- **Collected data**

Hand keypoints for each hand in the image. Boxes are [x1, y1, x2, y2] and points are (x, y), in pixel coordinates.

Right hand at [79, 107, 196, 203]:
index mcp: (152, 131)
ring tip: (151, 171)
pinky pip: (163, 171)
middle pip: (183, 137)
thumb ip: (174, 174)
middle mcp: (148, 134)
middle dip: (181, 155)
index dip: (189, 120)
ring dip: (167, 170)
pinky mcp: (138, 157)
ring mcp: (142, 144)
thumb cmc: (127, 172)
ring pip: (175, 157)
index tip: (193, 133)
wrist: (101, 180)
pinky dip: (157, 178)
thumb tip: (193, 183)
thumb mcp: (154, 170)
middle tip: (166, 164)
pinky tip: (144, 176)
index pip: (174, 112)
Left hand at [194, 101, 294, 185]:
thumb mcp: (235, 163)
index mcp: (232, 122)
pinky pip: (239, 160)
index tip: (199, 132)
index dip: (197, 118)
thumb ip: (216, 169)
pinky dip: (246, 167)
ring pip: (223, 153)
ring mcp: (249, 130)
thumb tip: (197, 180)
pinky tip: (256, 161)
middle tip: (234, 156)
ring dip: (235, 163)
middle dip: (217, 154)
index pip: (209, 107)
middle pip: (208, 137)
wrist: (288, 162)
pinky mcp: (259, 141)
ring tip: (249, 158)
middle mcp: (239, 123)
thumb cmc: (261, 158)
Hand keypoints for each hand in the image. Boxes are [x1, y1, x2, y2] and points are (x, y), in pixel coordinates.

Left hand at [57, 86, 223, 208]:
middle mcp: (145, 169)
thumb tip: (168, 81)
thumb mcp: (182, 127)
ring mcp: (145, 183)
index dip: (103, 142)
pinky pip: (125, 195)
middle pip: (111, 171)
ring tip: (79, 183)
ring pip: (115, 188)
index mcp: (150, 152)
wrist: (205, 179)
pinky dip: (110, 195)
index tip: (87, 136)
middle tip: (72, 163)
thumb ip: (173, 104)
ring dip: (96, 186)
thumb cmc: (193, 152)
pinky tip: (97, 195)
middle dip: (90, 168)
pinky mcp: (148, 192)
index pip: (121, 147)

...

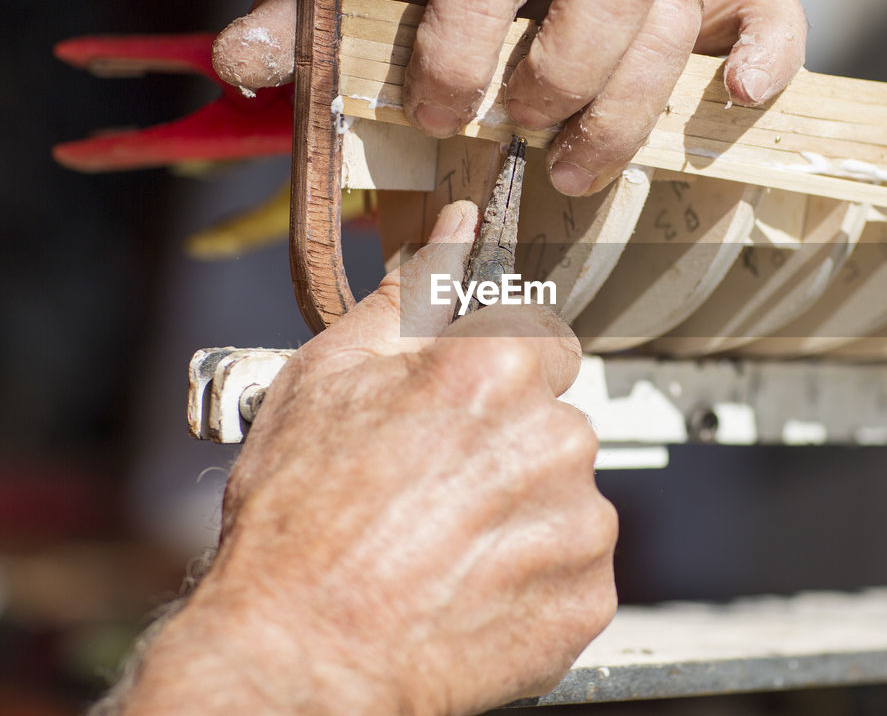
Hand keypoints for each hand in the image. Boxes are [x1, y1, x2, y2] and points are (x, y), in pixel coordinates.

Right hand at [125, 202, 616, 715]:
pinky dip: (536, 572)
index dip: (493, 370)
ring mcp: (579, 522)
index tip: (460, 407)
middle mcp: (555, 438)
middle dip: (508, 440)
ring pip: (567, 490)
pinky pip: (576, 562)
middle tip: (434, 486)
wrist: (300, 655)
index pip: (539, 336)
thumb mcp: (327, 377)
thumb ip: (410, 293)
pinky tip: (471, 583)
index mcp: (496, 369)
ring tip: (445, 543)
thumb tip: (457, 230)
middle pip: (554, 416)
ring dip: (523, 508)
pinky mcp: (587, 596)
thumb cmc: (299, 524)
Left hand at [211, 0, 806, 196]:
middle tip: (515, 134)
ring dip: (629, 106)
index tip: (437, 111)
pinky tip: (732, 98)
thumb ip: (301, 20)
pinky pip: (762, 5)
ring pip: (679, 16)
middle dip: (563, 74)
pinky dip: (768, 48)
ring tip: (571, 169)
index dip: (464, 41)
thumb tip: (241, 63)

- **Task prompt**
Word for word, restate the lines above from the line containing "pinky mcp: (259, 141)" through the line containing "pinky pip: (125, 195)", with both included and nothing else.

- **Exercise solution**
pinky mcp: (259, 141)
ring tip: (249, 158)
middle mcp: (239, 123)
thumb cmc: (261, 158)
Hand keypoints for each hand in the image. Boxes are [x1, y1, x2, y2] and points are (x, y), in pixel coordinates.

Left hand at [57, 86, 223, 208]:
middle mcp: (145, 169)
thumb tip: (168, 81)
thumb mcp: (182, 127)
ring mcp: (145, 183)
index dip: (103, 142)
pinky pip: (125, 195)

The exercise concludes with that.